Squares correspond to guesses/propagations, e.g. "-sr[148]" written in a square means that the variable named sr[148] was bounded to false, and "sr[148]" means variable named sr[148] was bounded to true. All decisions have exactly one arrow pointing to them, indicating why that decision was taken: due to propagation (marked with the name of the clause group causing it), assumption, or a guess (marked with "guess" and drawn as a dotted line). Conflict clauses have numbers starting from 1, and their numbers are always preceded with a "**" (double star). Conflicts (pentagons) also have an arrow pointing to them: on these arrows are written the clause causing them.
Debug mode
CryptoMiniSat contains code to have debug output to the console while running. To activate it, you simply need to uncomment the line "//#define VERBOSE_DEBUG" in the "Solver.C" file and recompile the program.

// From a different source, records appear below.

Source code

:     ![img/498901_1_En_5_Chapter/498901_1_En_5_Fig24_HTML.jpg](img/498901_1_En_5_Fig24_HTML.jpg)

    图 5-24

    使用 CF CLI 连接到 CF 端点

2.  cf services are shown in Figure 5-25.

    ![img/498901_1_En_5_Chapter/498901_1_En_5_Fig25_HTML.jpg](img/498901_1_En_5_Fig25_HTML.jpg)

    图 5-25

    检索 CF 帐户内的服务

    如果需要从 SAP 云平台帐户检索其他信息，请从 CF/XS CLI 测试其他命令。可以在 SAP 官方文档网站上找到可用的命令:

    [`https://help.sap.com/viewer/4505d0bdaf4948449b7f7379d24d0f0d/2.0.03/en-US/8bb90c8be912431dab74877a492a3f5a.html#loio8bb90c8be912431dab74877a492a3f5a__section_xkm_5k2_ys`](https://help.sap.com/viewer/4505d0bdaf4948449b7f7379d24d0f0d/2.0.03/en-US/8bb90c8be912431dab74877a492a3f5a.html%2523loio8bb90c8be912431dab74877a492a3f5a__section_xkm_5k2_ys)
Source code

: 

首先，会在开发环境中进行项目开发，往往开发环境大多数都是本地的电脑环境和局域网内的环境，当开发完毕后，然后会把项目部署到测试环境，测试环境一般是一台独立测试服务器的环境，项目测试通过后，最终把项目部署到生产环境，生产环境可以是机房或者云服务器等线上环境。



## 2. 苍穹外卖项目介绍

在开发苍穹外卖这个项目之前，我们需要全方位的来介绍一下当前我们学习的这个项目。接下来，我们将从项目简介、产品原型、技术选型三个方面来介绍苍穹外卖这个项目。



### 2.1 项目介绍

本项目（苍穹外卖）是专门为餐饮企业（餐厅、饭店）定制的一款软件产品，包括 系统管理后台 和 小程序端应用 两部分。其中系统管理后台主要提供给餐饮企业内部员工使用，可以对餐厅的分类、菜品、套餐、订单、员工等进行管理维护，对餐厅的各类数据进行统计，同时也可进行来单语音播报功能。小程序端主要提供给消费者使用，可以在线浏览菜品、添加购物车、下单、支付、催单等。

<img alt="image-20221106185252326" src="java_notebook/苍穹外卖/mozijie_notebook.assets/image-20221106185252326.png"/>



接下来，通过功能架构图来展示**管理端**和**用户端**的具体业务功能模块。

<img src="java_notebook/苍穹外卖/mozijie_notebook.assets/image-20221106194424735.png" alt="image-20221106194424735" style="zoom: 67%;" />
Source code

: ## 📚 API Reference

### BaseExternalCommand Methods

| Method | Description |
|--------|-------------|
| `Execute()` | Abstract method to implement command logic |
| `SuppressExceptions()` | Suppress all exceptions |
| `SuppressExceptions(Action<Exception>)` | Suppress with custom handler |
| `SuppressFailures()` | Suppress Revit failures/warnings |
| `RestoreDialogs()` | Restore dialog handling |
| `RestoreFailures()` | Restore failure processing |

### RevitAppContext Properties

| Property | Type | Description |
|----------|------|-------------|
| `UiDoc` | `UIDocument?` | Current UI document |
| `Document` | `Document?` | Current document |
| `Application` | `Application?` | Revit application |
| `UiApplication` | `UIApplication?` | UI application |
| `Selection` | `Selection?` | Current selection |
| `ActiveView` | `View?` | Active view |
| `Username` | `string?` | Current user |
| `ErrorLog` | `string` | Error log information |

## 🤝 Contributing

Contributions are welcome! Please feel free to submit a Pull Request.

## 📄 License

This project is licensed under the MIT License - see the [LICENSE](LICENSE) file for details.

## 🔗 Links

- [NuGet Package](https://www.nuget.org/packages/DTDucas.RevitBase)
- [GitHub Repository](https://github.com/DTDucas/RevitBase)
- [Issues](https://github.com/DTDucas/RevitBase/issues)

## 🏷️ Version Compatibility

CryptoMiniSat will then run much slower, but will generate large quantities of internal debug output that can be used to either debug the program, or to see how the solving evolves over time.
Code cleanup
MiniSat's code is quite difficult to understand sometimes. To alleviate this problem, CryptoMiniSat's code is more clean, and tries to use more C++ to hide the complexity from the programmer.